— Dataset excerpts —
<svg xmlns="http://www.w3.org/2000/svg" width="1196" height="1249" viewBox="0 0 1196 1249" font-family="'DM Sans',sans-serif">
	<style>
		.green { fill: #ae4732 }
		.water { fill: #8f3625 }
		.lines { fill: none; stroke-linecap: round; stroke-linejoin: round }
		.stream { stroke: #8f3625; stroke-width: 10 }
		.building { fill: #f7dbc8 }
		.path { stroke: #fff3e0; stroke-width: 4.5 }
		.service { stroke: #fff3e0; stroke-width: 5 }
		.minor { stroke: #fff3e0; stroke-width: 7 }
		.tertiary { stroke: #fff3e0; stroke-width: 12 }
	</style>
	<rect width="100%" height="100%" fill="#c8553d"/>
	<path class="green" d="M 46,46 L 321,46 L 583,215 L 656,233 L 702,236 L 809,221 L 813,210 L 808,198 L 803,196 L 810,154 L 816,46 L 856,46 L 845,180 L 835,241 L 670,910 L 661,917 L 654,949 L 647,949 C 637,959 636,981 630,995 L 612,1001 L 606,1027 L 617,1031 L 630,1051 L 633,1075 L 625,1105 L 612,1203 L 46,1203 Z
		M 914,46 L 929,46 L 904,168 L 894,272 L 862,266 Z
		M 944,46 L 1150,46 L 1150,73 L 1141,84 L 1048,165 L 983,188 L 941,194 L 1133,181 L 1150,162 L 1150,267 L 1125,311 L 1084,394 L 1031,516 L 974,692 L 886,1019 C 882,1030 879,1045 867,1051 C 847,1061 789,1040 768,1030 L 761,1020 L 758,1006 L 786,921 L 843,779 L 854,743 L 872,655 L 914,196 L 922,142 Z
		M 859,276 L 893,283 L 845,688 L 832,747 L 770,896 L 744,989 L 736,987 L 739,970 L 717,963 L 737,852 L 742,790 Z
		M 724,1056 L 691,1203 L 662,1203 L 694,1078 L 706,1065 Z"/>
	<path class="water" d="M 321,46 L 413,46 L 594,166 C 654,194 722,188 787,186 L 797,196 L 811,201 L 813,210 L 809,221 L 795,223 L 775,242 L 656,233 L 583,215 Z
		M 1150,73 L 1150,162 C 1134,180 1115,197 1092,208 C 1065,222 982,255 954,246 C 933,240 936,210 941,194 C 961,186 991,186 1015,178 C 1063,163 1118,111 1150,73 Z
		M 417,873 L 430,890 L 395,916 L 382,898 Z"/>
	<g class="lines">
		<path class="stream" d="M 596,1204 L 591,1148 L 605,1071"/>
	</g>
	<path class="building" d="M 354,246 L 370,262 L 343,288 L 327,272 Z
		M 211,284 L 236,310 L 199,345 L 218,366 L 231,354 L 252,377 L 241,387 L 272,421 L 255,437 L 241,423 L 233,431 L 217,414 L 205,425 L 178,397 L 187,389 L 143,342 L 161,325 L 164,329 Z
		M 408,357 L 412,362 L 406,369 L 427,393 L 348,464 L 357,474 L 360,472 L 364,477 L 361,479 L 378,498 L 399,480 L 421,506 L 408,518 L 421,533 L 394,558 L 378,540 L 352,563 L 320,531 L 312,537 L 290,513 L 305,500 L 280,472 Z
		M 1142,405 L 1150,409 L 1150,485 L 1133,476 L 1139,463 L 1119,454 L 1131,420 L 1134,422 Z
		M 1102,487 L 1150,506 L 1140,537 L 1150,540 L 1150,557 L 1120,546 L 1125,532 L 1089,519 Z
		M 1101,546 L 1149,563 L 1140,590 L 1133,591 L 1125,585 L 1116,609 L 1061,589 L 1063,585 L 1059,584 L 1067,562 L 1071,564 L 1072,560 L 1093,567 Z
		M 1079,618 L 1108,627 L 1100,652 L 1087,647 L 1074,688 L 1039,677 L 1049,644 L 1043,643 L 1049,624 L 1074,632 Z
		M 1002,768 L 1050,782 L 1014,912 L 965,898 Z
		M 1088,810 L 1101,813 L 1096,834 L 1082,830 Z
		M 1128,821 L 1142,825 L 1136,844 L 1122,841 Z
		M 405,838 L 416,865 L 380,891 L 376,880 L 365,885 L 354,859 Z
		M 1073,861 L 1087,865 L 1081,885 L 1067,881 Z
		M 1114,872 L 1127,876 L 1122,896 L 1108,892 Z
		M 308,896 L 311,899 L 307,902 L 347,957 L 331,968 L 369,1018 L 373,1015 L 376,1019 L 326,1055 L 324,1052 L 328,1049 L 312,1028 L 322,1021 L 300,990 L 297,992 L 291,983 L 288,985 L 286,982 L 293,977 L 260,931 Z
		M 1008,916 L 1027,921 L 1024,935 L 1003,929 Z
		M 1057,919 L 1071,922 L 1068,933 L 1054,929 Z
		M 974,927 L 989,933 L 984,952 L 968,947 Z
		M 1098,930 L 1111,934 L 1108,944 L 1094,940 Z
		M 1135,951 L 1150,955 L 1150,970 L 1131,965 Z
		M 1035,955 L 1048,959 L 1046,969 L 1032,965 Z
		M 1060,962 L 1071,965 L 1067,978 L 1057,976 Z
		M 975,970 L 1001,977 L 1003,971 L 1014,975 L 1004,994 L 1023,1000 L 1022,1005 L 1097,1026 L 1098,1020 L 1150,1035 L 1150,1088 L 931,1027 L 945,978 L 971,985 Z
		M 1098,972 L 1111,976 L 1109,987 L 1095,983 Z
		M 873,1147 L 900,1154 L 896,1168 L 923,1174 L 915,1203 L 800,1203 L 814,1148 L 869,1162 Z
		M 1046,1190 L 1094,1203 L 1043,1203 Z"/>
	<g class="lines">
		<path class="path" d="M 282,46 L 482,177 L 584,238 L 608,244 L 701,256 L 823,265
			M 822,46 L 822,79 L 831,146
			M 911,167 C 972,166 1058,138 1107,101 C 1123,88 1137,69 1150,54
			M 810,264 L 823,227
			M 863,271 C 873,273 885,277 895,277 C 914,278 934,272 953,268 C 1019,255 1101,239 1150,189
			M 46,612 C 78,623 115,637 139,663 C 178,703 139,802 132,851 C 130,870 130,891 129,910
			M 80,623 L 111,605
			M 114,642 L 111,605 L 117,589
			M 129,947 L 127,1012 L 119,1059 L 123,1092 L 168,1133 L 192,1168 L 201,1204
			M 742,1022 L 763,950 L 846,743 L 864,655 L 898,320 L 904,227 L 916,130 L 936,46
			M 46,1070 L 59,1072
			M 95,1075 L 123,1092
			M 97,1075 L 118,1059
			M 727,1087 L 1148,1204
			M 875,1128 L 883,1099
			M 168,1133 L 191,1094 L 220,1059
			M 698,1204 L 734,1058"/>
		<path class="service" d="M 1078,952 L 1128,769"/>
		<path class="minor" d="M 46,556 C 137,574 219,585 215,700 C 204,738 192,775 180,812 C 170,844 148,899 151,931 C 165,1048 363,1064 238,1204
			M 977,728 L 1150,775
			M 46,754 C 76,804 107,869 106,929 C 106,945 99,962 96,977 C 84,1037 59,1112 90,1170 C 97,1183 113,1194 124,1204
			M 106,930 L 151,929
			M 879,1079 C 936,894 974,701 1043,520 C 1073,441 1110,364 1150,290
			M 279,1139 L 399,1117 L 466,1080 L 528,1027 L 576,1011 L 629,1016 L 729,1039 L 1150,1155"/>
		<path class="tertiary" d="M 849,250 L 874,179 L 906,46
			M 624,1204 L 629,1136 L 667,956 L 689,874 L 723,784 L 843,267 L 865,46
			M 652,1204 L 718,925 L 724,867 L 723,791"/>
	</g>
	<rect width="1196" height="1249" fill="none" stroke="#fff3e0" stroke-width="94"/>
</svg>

— Work order —
Each entry is to be output exactly as it was written.

— Written reply —
<svg xmlns="http://www.w3.org/2000/svg" width="1196" height="1249" viewBox="0 0 1196 1249" font-family="'DM Sans',sans-serif">
	<style>
		.green { fill: #ae4732 }
		.water { fill: #8f3625 }
		.lines { fill: none; stroke-linecap: round; stroke-linejoin: round }
		.stream { stroke: #8f3625; stroke-width: 10 }
		.building { fill: #f7dbc8 }
		.path { stroke: #fff3e0; stroke-width: 4.5 }
		.service { stroke: #fff3e0; stroke-width: 5 }
		.minor { stroke: #fff3e0; stroke-width: 7 }
		.tertiary { stroke: #fff3e0; stroke-width: 12 }
	</style>
	<rect width="100%" height="100%" fill="#c8553d"/>
	<path class="green" d="M 46,46 L 321,46 L 583,215 L 656,233 L 702,236 L 809,221 L 813,210 L 808,198 L 803,196 L 810,154 L 816,46 L 856,46 L 845,180 L 835,241 L 670,910 L 661,917 L 654,949 L 647,949 C 637,959 636,981 630,995 L 612,1001 L 606,1027 L 617,1031 L 630,1051 L 633,1075 L 625,1105 L 612,1203 L 46,1203 Z
		M 914,46 L 929,46 L 904,168 L 894,272 L 862,266 Z
		M 944,46 L 1150,46 L 1150,73 L 1141,84 L 1048,165 L 983,188 L 941,194 L 1133,181 L 1150,162 L 1150,267 L 1125,311 L 1084,394 L 1031,516 L 974,692 L 886,1019 C 882,1030 879,1045 867,1051 C 847,1061 789,1040 768,1030 L 761,1020 L 758,1006 L 786,921 L 843,779 L 854,743 L 872,655 L 914,196 L 922,142 Z
		M 859,276 L 893,283 L 845,688 L 832,747 L 770,896 L 744,989 L 736,987 L 739,970 L 717,963 L 737,852 L 742,790 Z
		M 724,1056 L 691,1203 L 662,1203 L 694,1078 L 706,1065 Z"/>
	<path class="water" d="M 321,46 L 413,46 L 594,166 C 654,194 722,188 787,186 L 797,196 L 811,201 L 813,210 L 809,221 L 795,223 L 775,242 L 656,233 L 583,215 Z
		M 1150,73 L 1150,162 C 1134,180 1115,197 1092,208 C 1065,222 982,255 954,246 C 933,240 936,210 941,194 C 961,186 991,186 1015,178 C 1063,163 1118,111 1150,73 Z
		M 417,873 L 430,890 L 395,916 L 382,898 Z"/>
	<g class="lines">
		<path class="stream" d="M 596,1204 L 591,1148 L 605,1071"/>
	</g>
	<path class="building" d="M 354,246 L 370,262 L 343,288 L 327,272 Z
		M 211,284 L 236,310 L 199,345 L 218,366 L 231,354 L 252,377 L 241,387 L 272,421 L 255,437 L 241,423 L 233,431 L 217,414 L 205,425 L 178,397 L 187,389 L 143,342 L 161,325 L 164,329 Z
		M 408,357 L 412,362 L 406,369 L 427,393 L 348,464 L 357,474 L 360,472 L 364,477 L 361,479 L 378,498 L 399,480 L 421,506 L 408,518 L 421,533 L 394,558 L 378,540 L 352,563 L 320,531 L 312,537 L 290,513 L 305,500 L 280,472 Z
		M 1142,405 L 1150,409 L 1150,485 L 1133,476 L 1139,463 L 1119,454 L 1131,420 L 1134,422 Z
		M 1102,487 L 1150,506 L 1140,537 L 1150,540 L 1150,557 L 1120,546 L 1125,532 L 1089,519 Z
		M 1101,546 L 1149,563 L 1140,590 L 1133,591 L 1125,585 L 1116,609 L 1061,589 L 1063,585 L 1059,584 L 1067,562 L 1071,564 L 1072,560 L 1093,567 Z
		M 1079,618 L 1108,627 L 1100,652 L 1087,647 L 1074,688 L 1039,677 L 1049,644 L 1043,643 L 1049,624 L 1074,632 Z
		M 1002,768 L 1050,782 L 1014,912 L 965,898 Z
		M 1088,810 L 1101,813 L 1096,834 L 1082,830 Z
		M 1128,821 L 1142,825 L 1136,844 L 1122,841 Z
		M 405,838 L 416,865 L 380,891 L 376,880 L 365,885 L 354,859 Z
		M 1073,861 L 1087,865 L 1081,885 L 1067,881 Z
		M 1114,872 L 1127,876 L 1122,896 L 1108,892 Z
		M 308,896 L 311,899 L 307,902 L 347,957 L 331,968 L 369,1018 L 373,1015 L 376,1019 L 326,1055 L 324,1052 L 328,1049 L 312,1028 L 322,1021 L 300,990 L 297,992 L 291,983 L 288,985 L 286,982 L 293,977 L 260,931 Z
		M 1008,916 L 1027,921 L 1024,935 L 1003,929 Z
		M 1057,919 L 1071,922 L 1068,933 L 1054,929 Z
		M 974,927 L 989,933 L 984,952 L 968,947 Z
		M 1098,930 L 1111,934 L 1108,944 L 1094,940 Z
		M 1135,951 L 1150,955 L 1150,970 L 1131,965 Z
		M 1035,955 L 1048,959 L 1046,969 L 1032,965 Z
		M 1060,962 L 1071,965 L 1067,978 L 1057,976 Z
		M 975,970 L 1001,977 L 1003,971 L 1014,975 L 1004,994 L 1023,1000 L 1022,1005 L 1097,1026 L 1098,1020 L 1150,1035 L 1150,1088 L 931,1027 L 945,978 L 971,985 Z
		M 1098,972 L 1111,976 L 1109,987 L 1095,983 Z
		M 873,1147 L 900,1154 L 896,1168 L 923,1174 L 915,1203 L 800,1203 L 814,1148 L 869,1162 Z
		M 1046,1190 L 1094,1203 L 1043,1203 Z"/>
	<g class="lines">
		<path class="path" d="M 282,46 L 482,177 L 584,238 L 608,244 L 701,256 L 823,265
			M 822,46 L 822,79 L 831,146
			M 911,167 C 972,166 1058,138 1107,101 C 1123,88 1137,69 1150,54
			M 810,264 L 823,227
			M 863,271 C 873,273 885,277 895,277 C 914,278 934,272 953,268 C 1019,255 1101,239 1150,189
			M 46,612 C 78,623 115,637 139,663 C 178,703 139,802 132,851 C 130,870 130,891 129,910
			M 80,623 L 111,605
			M 114,642 L 111,605 L 117,589
			M 129,947 L 127,1012 L 119,1059 L 123,1092 L 168,1133 L 192,1168 L 201,1204
			M 742,1022 L 763,950 L 846,743 L 864,655 L 898,320 L 904,227 L 916,130 L 936,46
			M 46,1070 L 59,1072
			M 95,1075 L 123,1092
			M 97,1075 L 118,1059
			M 727,1087 L 1148,1204
			M 875,1128 L 883,1099
			M 168,1133 L 191,1094 L 220,1059
			M 698,1204 L 734,1058"/>
		<path class="service" d="M 1078,952 L 1128,769"/>
		<path class="minor" d="M 46,556 C 137,574 219,585 215,700 C 204,738 192,775 180,812 C 170,844 148,899 151,931 C 165,1048 363,1064 238,1204
			M 977,728 L 1150,775
			M 46,754 C 76,804 107,869 106,929 C 106,945 99,962 96,977 C 84,1037 59,1112 90,1170 C 97,1183 113,1194 124,1204
			M 106,930 L 151,929
			M 879,1079 C 936,894 974,701 1043,520 C 1073,441 1110,364 1150,290
			M 279,1139 L 399,1117 L 466,1080 L 528,1027 L 576,1011 L 629,1016 L 729,1039 L 1150,1155"/>
		<path class="tertiary" d="M 849,250 L 874,179 L 906,46
			M 624,1204 L 629,1136 L 667,956 L 689,874 L 723,784 L 843,267 L 865,46
			M 652,1204 L 718,925 L 724,867 L 723,791"/>
	</g>
	<rect width="1196" height="1249" fill="none" stroke="#fff3e0" stroke-width="94"/>
</svg>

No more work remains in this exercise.